Tested some variants of Gudmundsson and Björnsson and Feldman and Domshlak. For a description see:

https://github.com/Videodr0me/leela-chess-experimental/wiki/Backpropagation:-Q-Moving-Average

Large elo gains at low visit counts, but doesn't currently scale with larger visit searches. Interesting but needs further investigation.

Do not trust initial visits q (fully)

Similar to FPU this assumes that when selecting nodes for expansion that first backpropagated NN eval is still unreliable and gets averaged with parent-q for PUCT evaluation. Details of multiple flavours here:

https://github.com/Videodr0me/leela-chess-experimental/wiki/Selection:-Don't-trust-initial-visits

Inconclusive results or elo losses. Could not make this work.

Validation Runs

Run for Leela MCTS Experimental v2

coming soon

Run for Leela MCTS Experimental v1

10.000 game (100 visits per move) validation run with these options enabled (uncertainty-prop=1, auto-extend=1, backpropagate-gamma=0.75)
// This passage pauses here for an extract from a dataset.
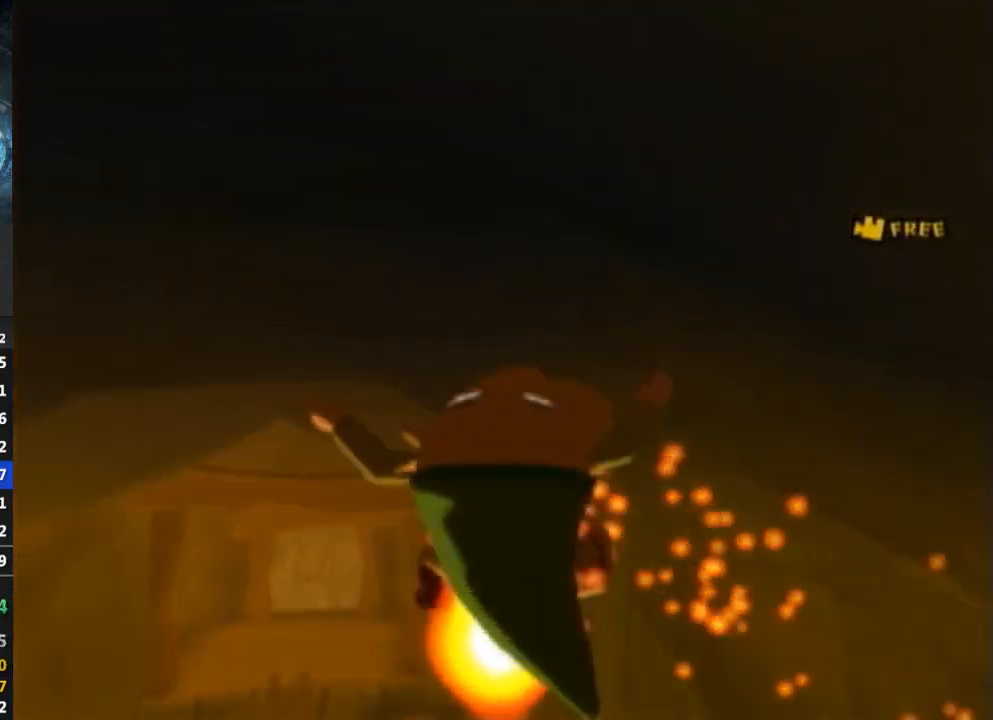
{"buttons": [], "left_stick": "center", "right_stick": "center", "events": []}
tournamentstatus final P1: +3220 -2343 =4437 Win: 54.39% Elo: 30.55 LOS: 100.00% P1-W: +1721 -1184 =2095 P1-B: +1499 -1159 =2342

Unfortunately backpropagate-gamma does not scale for larger visit searches. Certainty-propagation has been improved since the above match. The next validation run with all modifications that gain elo will be done as soon as testing of new schemes is complete.

Miscellaneous

A number of "sanity tests" of FPU variants, Cpuct and various minor MCTS tweaks can be found here. These are mainly done to corroborate that current leela is working as expected and to restest some minor implementation details in chess: https://github.com/Videodr0me/leela-chess-experimental/wiki/Sanity-Tests

Notes

Test parameters were old default cpuct=1.2, fpu-reduction=0.0, and NN 5d46d9c438a6901e7cd8ebfde15ec00117119cabfcd528d4ce5f568243ded5ee

For test positions threads=1 and batchsize=1 were used for reproducability.